The Ethicist’s answer was “it’s not unethical — just fiscally unfortunate” on the ground that the school’s “principal ethical responsibility is to educate law students to the best of that institution’s ability, which isn’t inherently tied to how easily those graduates become gainfully employed. That responsibility is mostly yours.”

His answer raises at least three important issues:

1. The Caveat.   The Ethicist assumed that institutions do not “know their graduates will be uncompetitive but pretend otherwise to coerce new students into overpayment.”    To say he avoided the “sixty-four thousand dollar question” isn’t quite accurate.* But to the extent law schools fudge, hide, or downplay their true employment numbers for graduates — and each of these has been done by some schools — his conclusion does not hold.  More broadly,   faculty have an obligation to educate themselves about the job market and changes in the structure of the legal profession and be willing to think about implications for their institutions.
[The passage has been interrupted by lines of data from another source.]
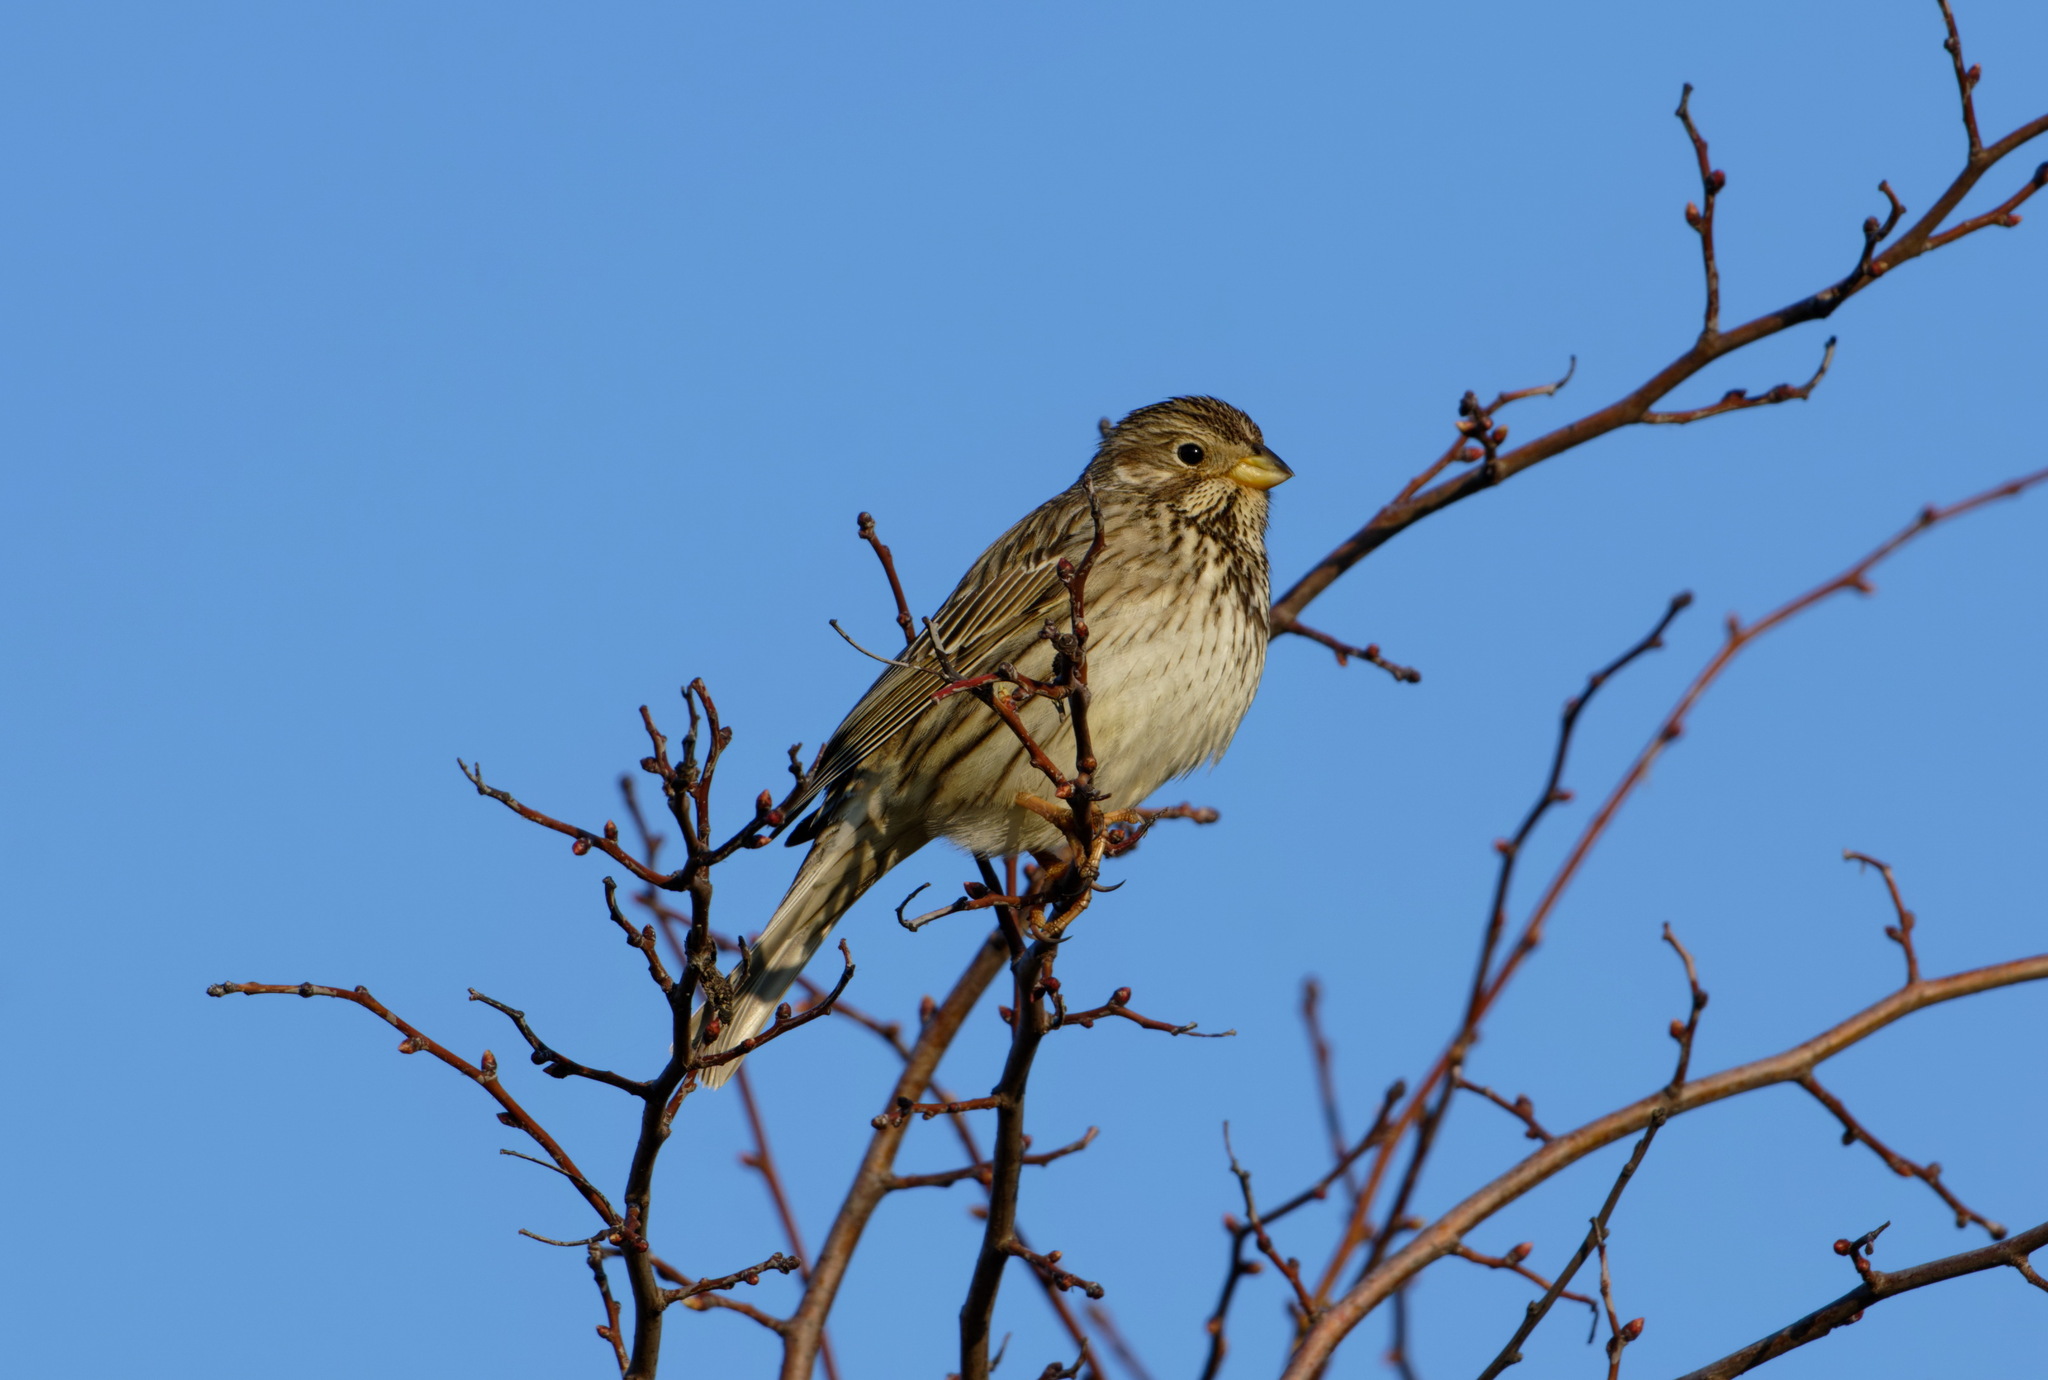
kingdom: Animalia
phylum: Chordata
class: Aves
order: Passeriformes
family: Emberizidae
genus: Emberiza
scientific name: Emberiza calandra
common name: Corn bunting
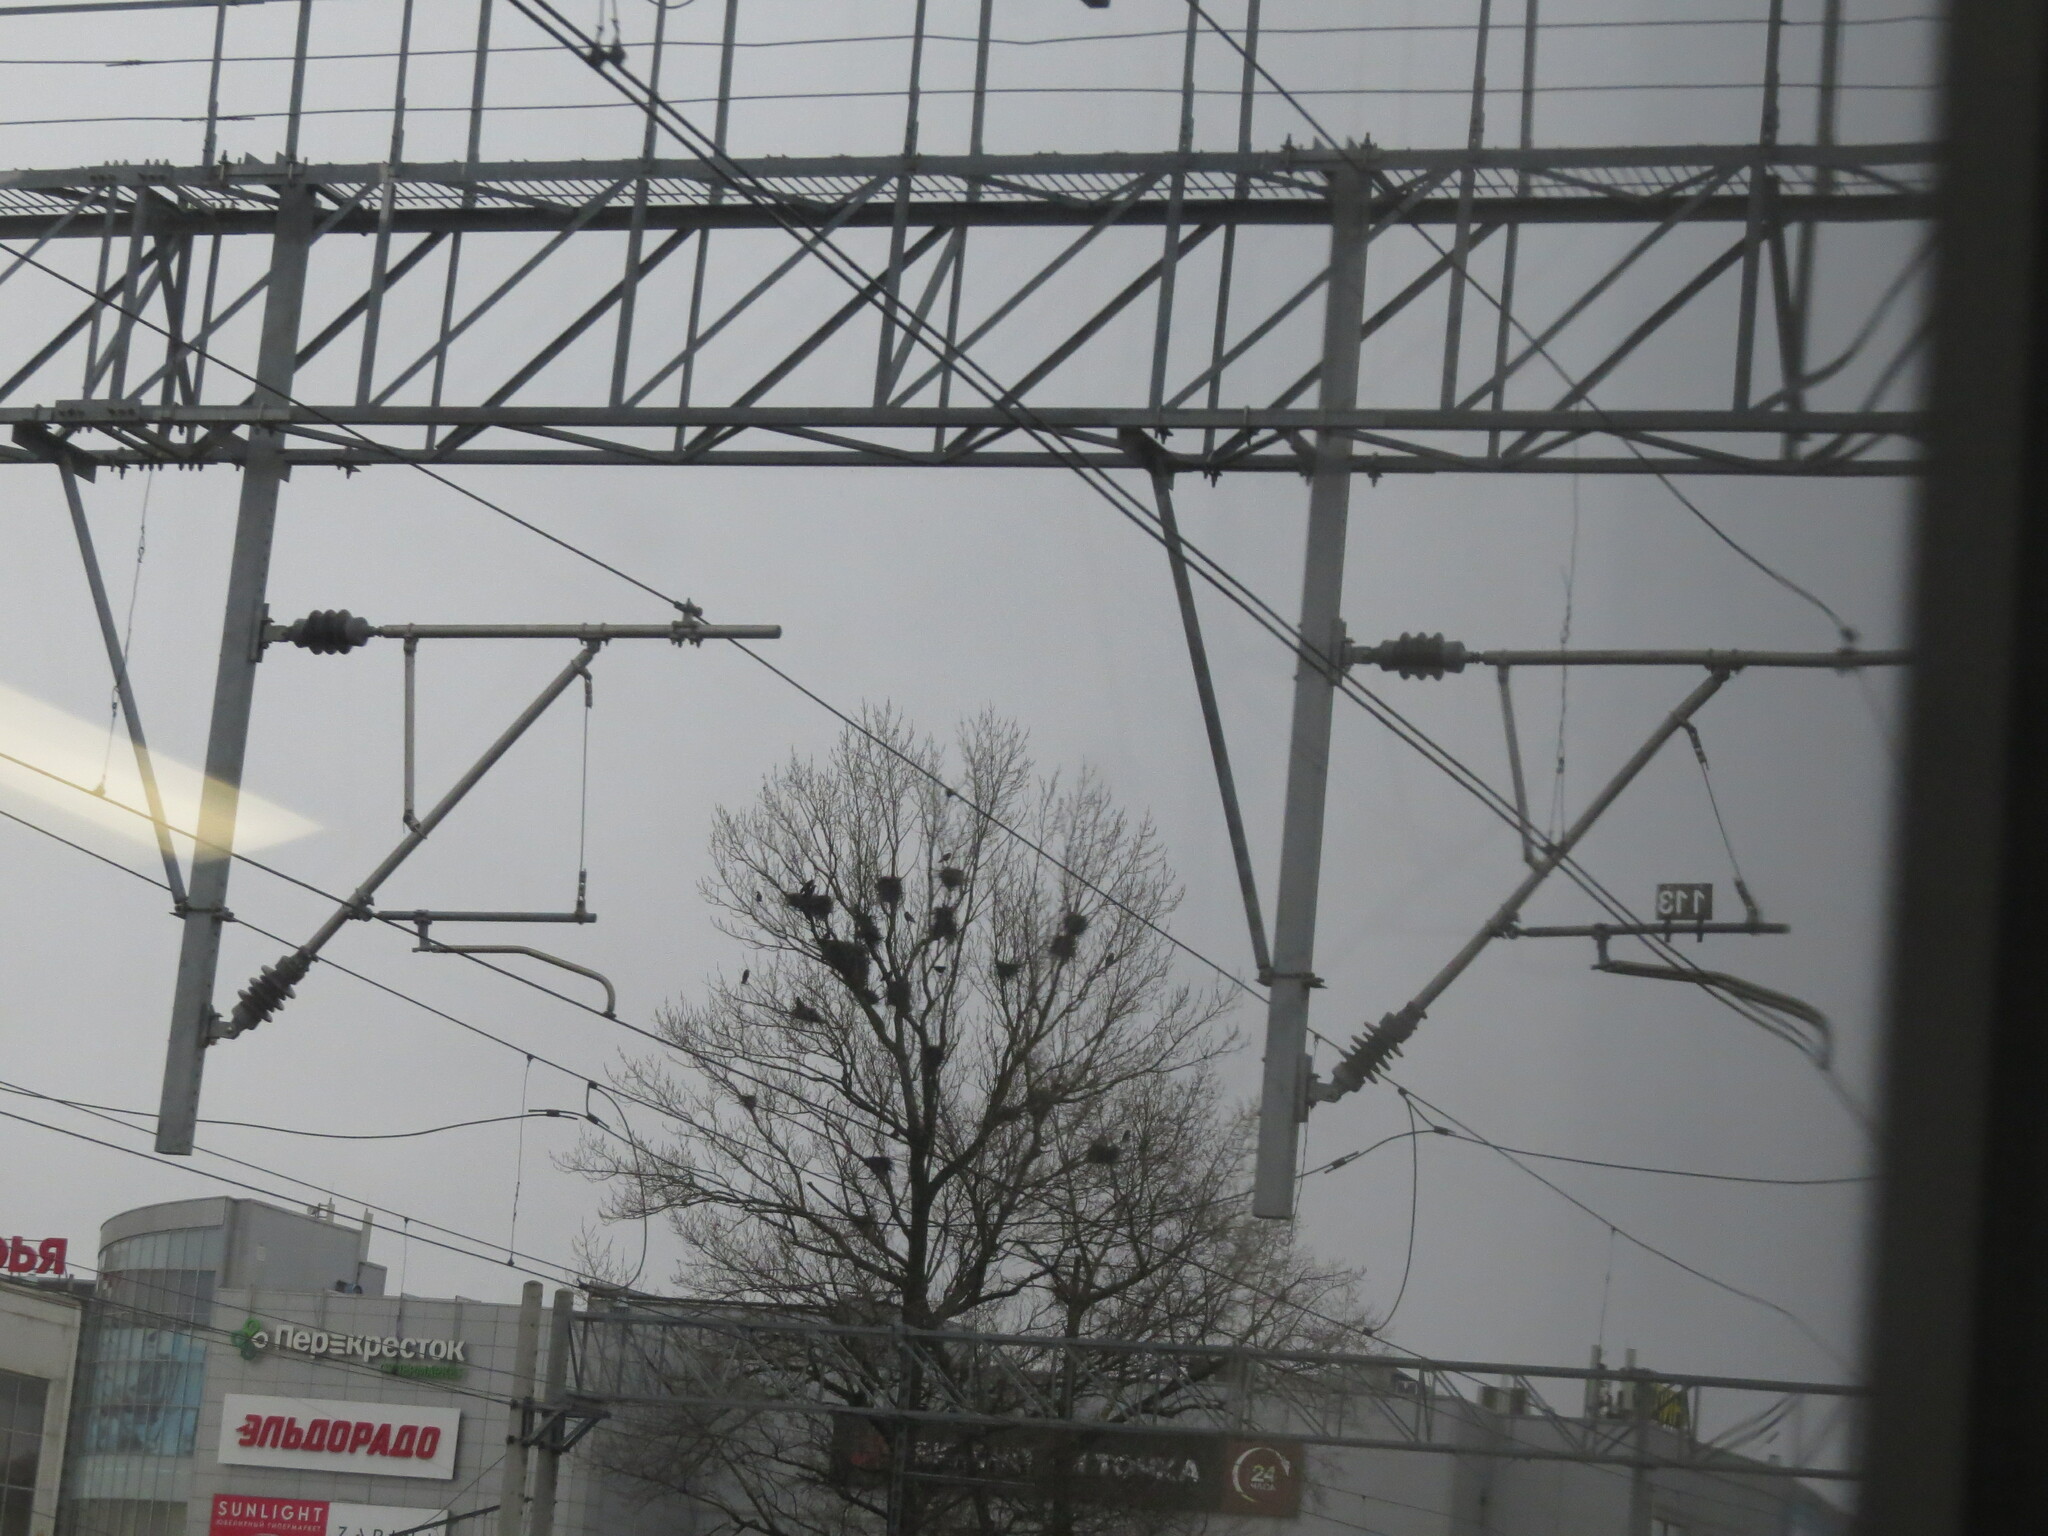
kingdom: Animalia
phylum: Chordata
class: Aves
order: Passeriformes
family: Corvidae
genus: Corvus
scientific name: Corvus frugilegus
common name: Rook
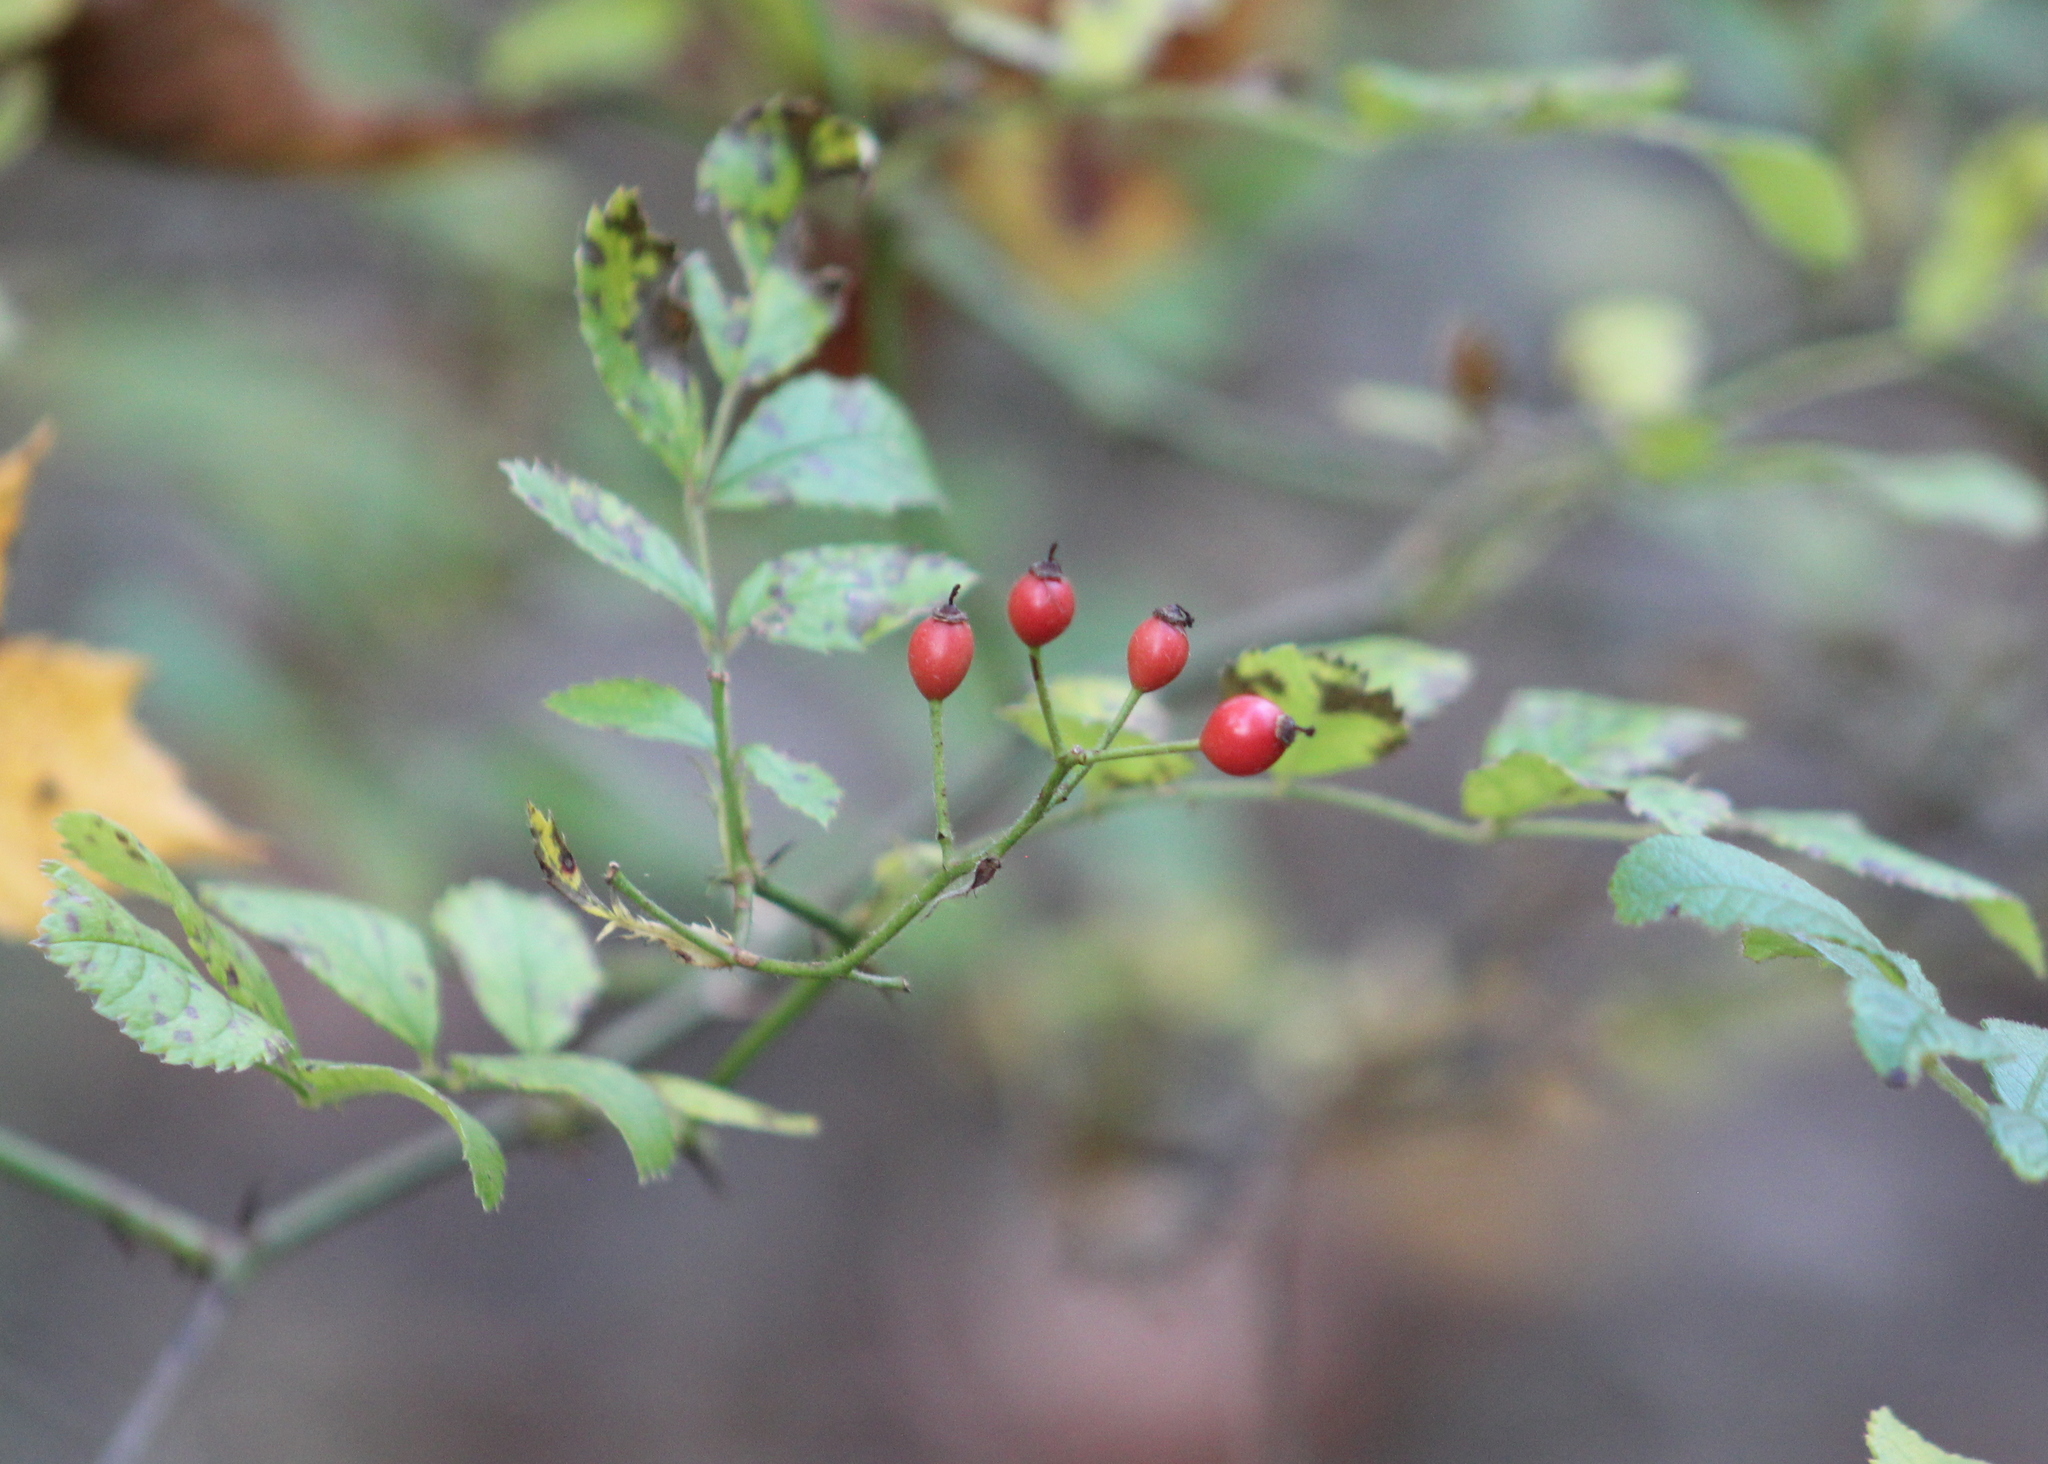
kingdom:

2. Educate Law Students to the Best of the Institution’s Ability.  For readers of this blog, this issue is core.  How many US law schools can honestly claim that they are educating  law students to the best of their ability?  As individuals, many law teachers care about teaching and work hard at it. Few institutions have done the hard work of institutional transformation.  We cannot answer that question “yes” unless we are willing to:  Work as members of a team, not merely as individuals.  Focus on the curriculum as a whole and how it can best serve our students, not merely on what we’ve always done, or what interests us personally.

To serve our students we must think in broad terms about what the Carnegie report dubbed the Apprenticeship of Identity and Purpose and give our students the experiences that will help them identify their gifts and the ways to use them that will feed their souls.  We must also acknowledge that our job is to develop skills.  We necessarily impart information, and should do that effectively.  But for most students that information is only important if they can use it to engage in ethical problem solving.  Knowing how to regurgitate information on an exam is not enough.

3. The Student’s Responsibility.  Students need to recognize — and individual faculty and institutions must help them do so — that law schools cannot hand them jobs on the proverbial silver platter.  Guidance we can provide. But it’s the student’s job hunt, interview, and, ultimately, life.

* In present day dollars three years of law school tuition typically exceeds $64,000.  On the other hand the quiz show of that name ran from 1955-1958 and the on-line inflation calculator tells me $64,000 in 1955 is worth $552,398.81.  Earlier this year Forbes claimed that the total cost of law school, including opportunity costs, is typically about $285,000, or, for those with high debt, just over $300,000, and judged it still a good investment.